### Quoted text

** START **

The crowded hall made for some moments of comedy; at one point my head got stuck under the robe of the priest in front of me. With the velcro-like cling of my stubbly scalp, we did a prostration looking like two guys in a horse costume. I'm afraid I also kicked the person behind me a few times with my long legs. After the prostrations, the assembled priests and preceptors were counted with sticks in a ritual as old as Buddhism itself, and then we repeated our refuge in the Three Treasures and assented to the Precepts. The ceremony was similar on the second and third days, minus the prostrations, and the content of the precepts was different.  


By the third day, everyone's voices had begun to mesh, and the hall vibrated with our prayers. I shed tears of gratitude for the chance to finally participate in such a ritual, passed down from the days of Kobo Daishi, with so many fellow practitioners. 


On the last day, the officiant of the service, called the Ho-in, a yearlong ritual post in which one serves as the successor to Kukai himself, gave a sermon on how we ought to approach the Precepts. The gist was similar to what I had heard from my teacher; though in our modern world adherence to the precepts is as difficult as it's ever been, and the role of priests has changed, the lifestyle recommended by the Buddha still represents an ideal mode of practice which it would be foolish to throw out entirely. Even for those of us who cannot keep the precepts, to study them and orient our lives to them in whatever way possible, is a vital part of Shingon practice.


He then told a well-traveled legend of two monks from the days when the precepts were still practiced strictly in Japan: 


Two monks were walking down the road and came to a ford in a stream, swollen from the previous day's rain. A young girl sat crying on their side of the bank. Moved by compassion, they asked her what was the matter. 'My mother crossed the river and injured herself, and doesn't have the strength to come get me and take me across!' she cried. Without a thought, one of the monks picked up the girl and took her safely across the ford. His companion followed, but offered no help, as it is forbidden for monks to touch women. Leaving the girl with her grateful mother, the two went on their way. After walking in uncomfortable silence, the companion burst out, 'You're a disgrace, calling yourself a follower of the Buddha and touching a woman! You're not fit to wear those robes!' The other monk turned to him and said, 'Funny, I put the girl down on the riverbank, and here you are still carrying her.'


I'm sure that opinions on this approach are mixed throughout the Buddhist world. I have mixed feelings about it too, and spent sleepless nights of my novitiate wondering whether I had an obligation to give everything up and live full-time by the precepts to which I'd assented.

** END **

### Directions
1/ In the account of the precepts ceremony, what is the officiant of the service called?
2/ Continue the account of the precepts ceremony after its final sentence.

### Supplied information
** START **

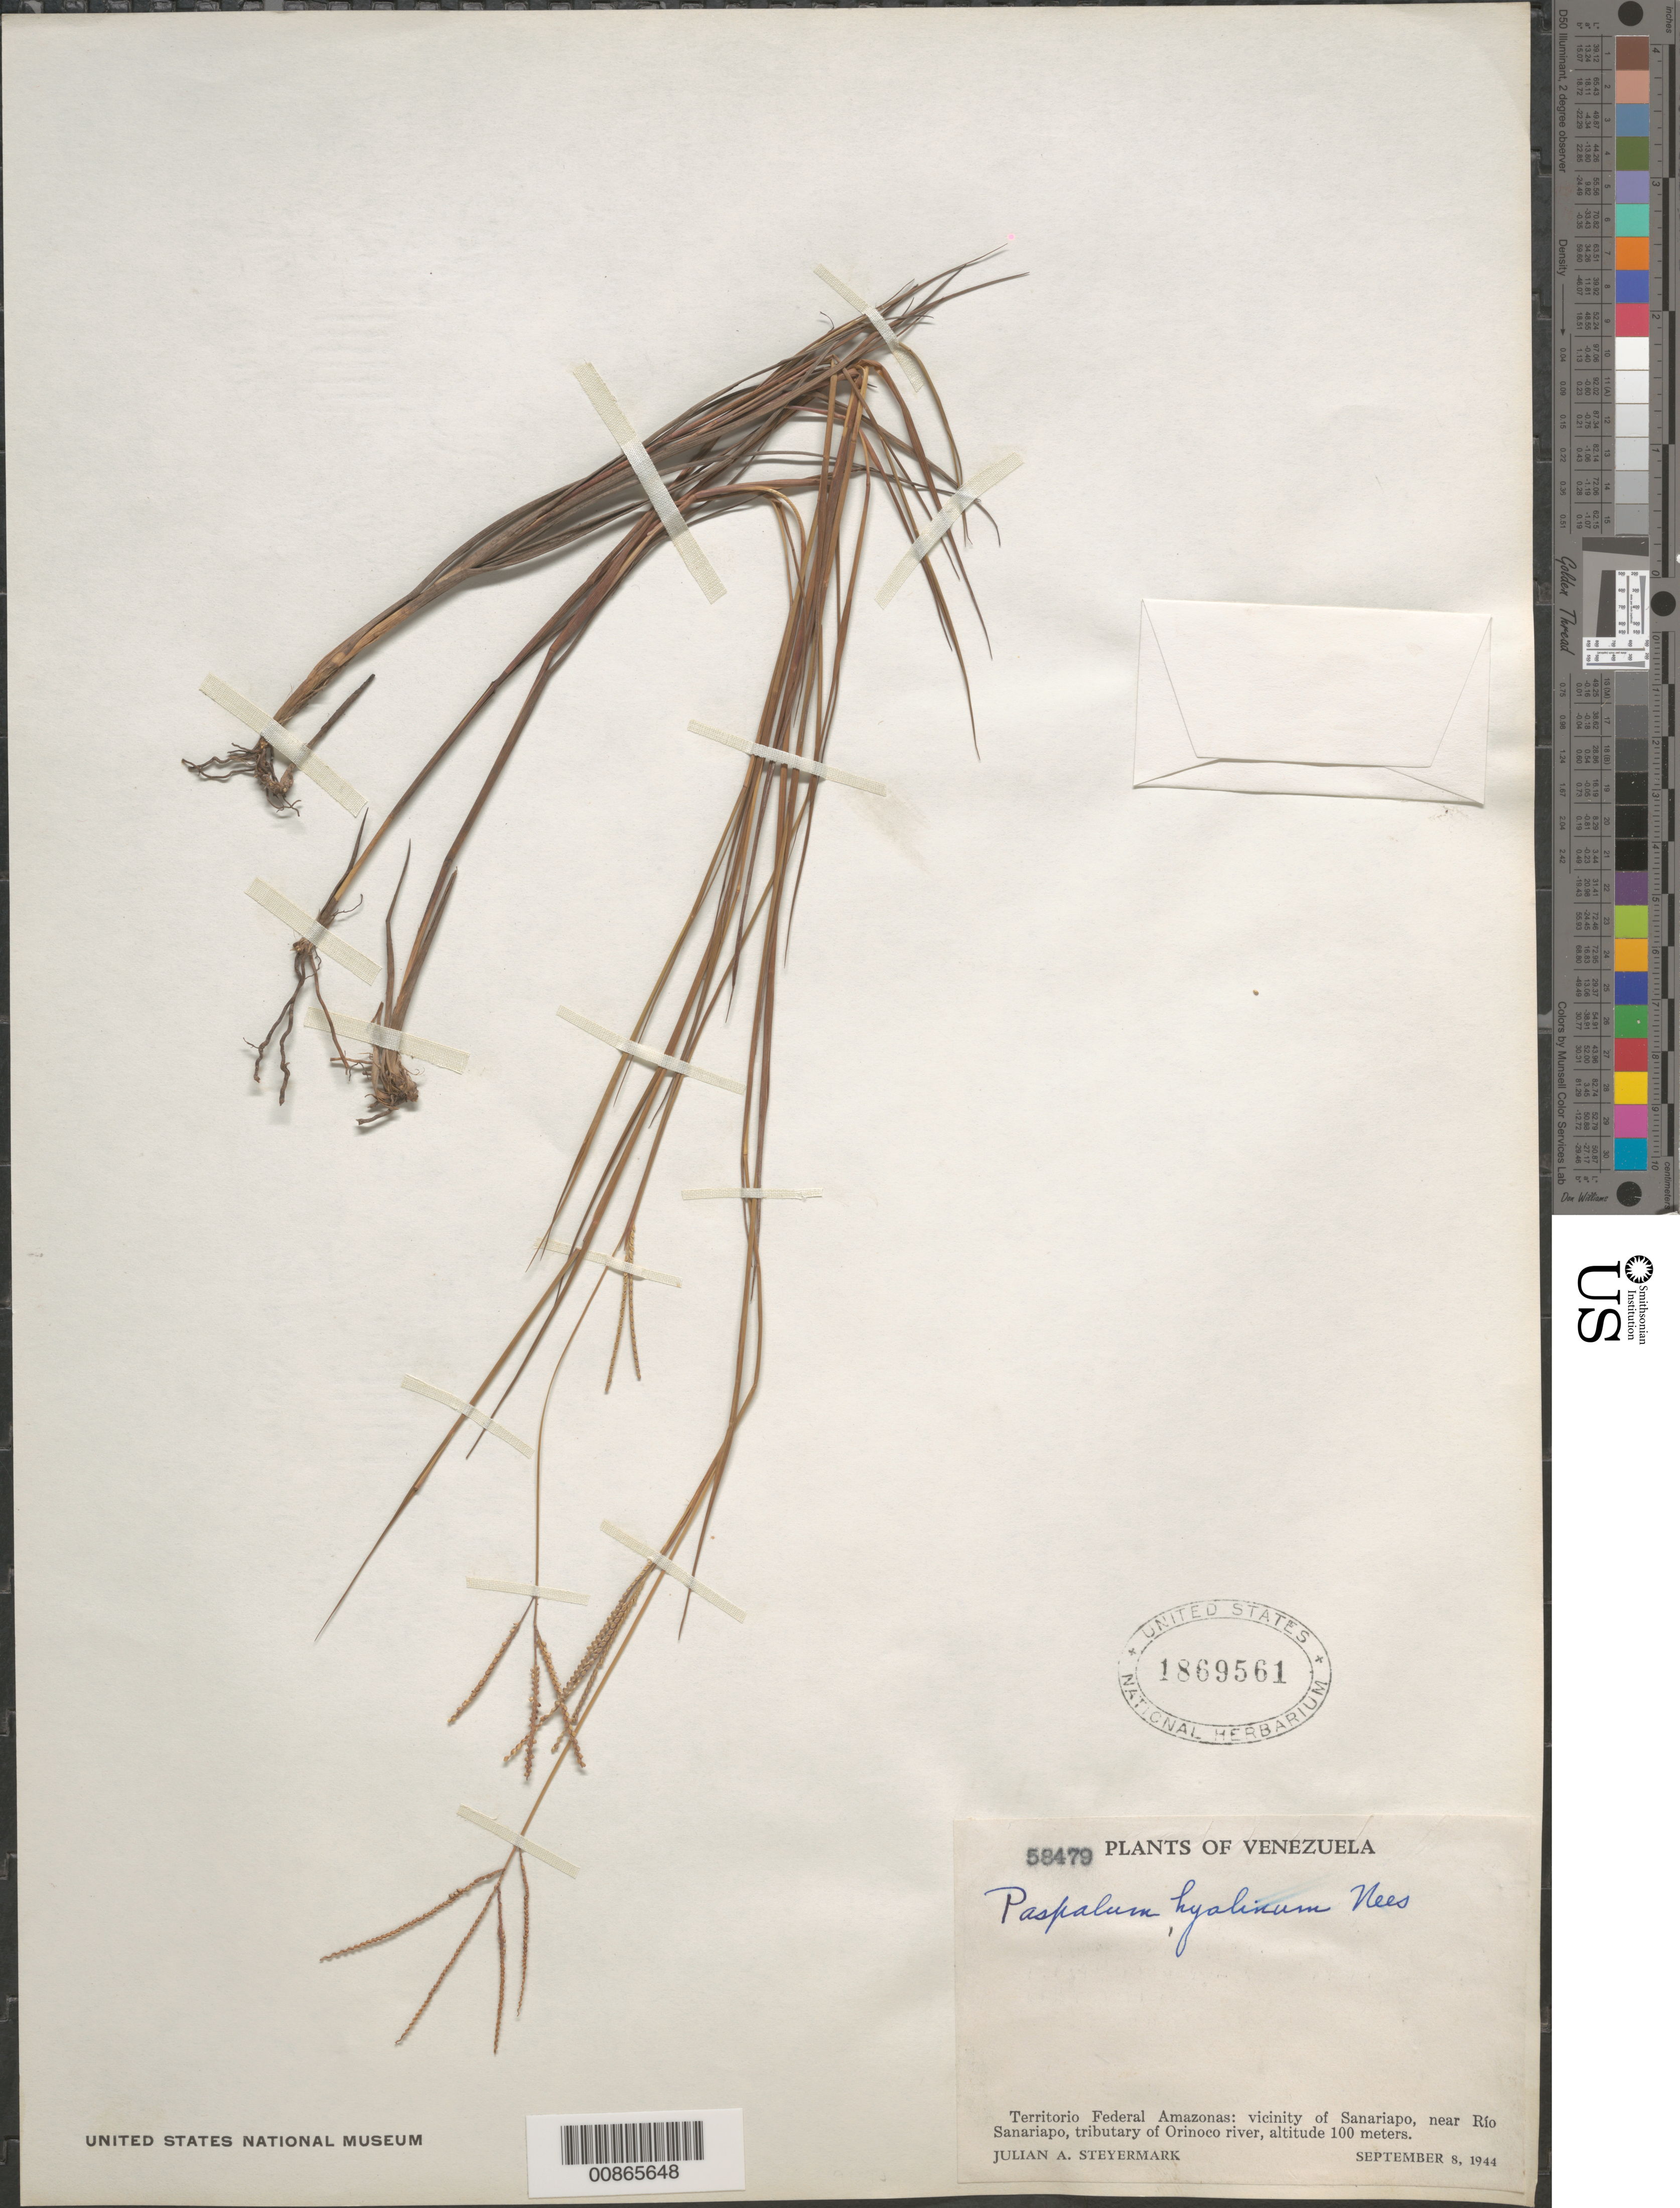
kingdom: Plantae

** END **

### Outputs for the tasks
1/ The Ho-in.

2/
On the other hand, it's that flexibility and non-legalism that has defined my growth in Shingon. As the abbot of Chikurin-ji in Kochi puts it, "The Precepts are like the stone markers on the pilgrimage path. They mark our way and our progress and keep us from getting lost." It's exactly because of this gentle, gradual approach that I have been able to grow as a person since I began practicing Buddhism. For myself, a rigid legalistic approach would have set me up for failure, as it did when I was a young Catholic with a very black and white view of morality. 


Unfolding the certificate passed out to all participants at the end of the ceremony, I was surprised to find not a full list of the precepts we had taken, but an abbreviation: the Ten Good Precepts. 


Often considered a distillation of the Bodhisattva Precepts which fully capture their spirit, this list appears in pretty much every Shingon prayer book out there as part of the a standard chanting service. I'd taken them on my first pilgrimage to Mt. Koya years before my ordination (an experience open to anyone interested). They are: 


Not to kill

Not to steal

Not to have improper sexual relations 

Not to speak dishonestly 

Not to speak to flatter 

Not to speak abusively 

Not to speak to cause discord 

Not to harbor thoughts of greed

Not to harbor anger 

Not to harbor delusion


Only Buddhas are perfect in these Ten Good Precepts; they are statements of aspiration, guiding all of us, lay and ordained, toward happiness and helpfulness by means of our body, speech, and mind. Jukai, as one priest put it, is a ritual of "planting the seeds of the precepts" in our minds. Though vast expanses of time may pass before these seeds find conditions to sprout in, with steady effort and faith, the seeds of these precepts bloom, in the mud of existence, into the lotus of awakening. I'm so grateful to have had this opportunity to plant those seeds.